Avant de devenir trader, l'ami Nick ne rechignait pas au déshabillage en public. A Watford, au pub, quéquette à l'air avec les copains. Pour rire, puisqu'il faut bien s'amuser après le travail, trouver prétexte à bagarre générale. A Singapour, pareille expérience avait failli dégénérer pénalement: les autorités locales ne rigolent pas avec les attentats à la pudeur. Déjà, Nick Leeson avait songé à s'enfuir" De retour en Angleterre, il expose aujourd'hui son cancer du côlon, fruit du stress et de la malbouffe propres aux traders surmenés. «Ma vie est déjà sur la table, il n'y a plus rien à cacher.» Cette absence de pudeur est une bénédiction pour les deux associations de lutte contre le cancer qui ont fait de Nick Leeson leur porte-drapeau. Outre-Manche, les sexes s'exhibent plus volontiers que les maladies. Il a entamé un tour du royaume, décomplexant les cancéreux, dénonçant les carences du système de santé britannique, «le pire du monde développé».

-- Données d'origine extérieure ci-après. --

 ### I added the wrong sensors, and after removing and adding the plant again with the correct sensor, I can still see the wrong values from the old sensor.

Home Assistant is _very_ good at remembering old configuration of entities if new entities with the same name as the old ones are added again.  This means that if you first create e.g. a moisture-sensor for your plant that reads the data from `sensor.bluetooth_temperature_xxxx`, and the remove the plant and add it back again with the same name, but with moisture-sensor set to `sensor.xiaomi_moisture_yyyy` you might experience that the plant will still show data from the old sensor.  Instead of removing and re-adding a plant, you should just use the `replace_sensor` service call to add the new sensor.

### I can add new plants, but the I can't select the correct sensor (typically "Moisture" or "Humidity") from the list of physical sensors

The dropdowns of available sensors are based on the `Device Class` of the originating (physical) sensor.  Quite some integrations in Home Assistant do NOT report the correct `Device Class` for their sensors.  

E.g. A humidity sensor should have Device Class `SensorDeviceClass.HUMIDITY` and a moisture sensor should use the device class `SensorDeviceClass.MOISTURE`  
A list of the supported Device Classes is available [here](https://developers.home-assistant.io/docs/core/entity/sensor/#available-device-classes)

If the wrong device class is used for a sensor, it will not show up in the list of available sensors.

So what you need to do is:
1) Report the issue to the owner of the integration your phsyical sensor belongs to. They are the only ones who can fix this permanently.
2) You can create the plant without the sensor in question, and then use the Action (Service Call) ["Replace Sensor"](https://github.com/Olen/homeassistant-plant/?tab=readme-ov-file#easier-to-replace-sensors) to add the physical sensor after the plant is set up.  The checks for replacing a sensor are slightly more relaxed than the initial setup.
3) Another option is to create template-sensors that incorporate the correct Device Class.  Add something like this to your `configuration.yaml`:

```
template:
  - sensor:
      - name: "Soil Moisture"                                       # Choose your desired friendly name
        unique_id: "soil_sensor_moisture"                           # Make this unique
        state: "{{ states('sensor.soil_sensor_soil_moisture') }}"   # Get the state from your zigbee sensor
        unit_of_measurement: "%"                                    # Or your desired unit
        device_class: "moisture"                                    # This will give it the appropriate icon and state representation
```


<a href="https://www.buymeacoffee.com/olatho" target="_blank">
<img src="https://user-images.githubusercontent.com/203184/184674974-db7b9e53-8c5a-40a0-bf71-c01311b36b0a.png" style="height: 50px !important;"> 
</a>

La prison, antichambre de la rédemption? Nick Leeson ne la souhaiterait à personne. Les geôles de Singapour sont réputées pour être les plus «sécurisées» au monde: «Tout est conçu pour y passer un sale moment.» Un séjour de 26 jours au mitard, suite à un problème de voisinage, a déclenché la maladie. Il a vraiment cru mourir. Récemment, le président du Charity Colon Trust, l'une des associations de lutte contre le cancer, lui a dit ceci: «Vous êtes la meilleure chose qui nous soit jamais arrivée.» L'homme qui parle de la sorte se nomme Richard Hambro, de la banque Hambro, ami intime de la famille Baring. On peut considérer que l'incident est clos.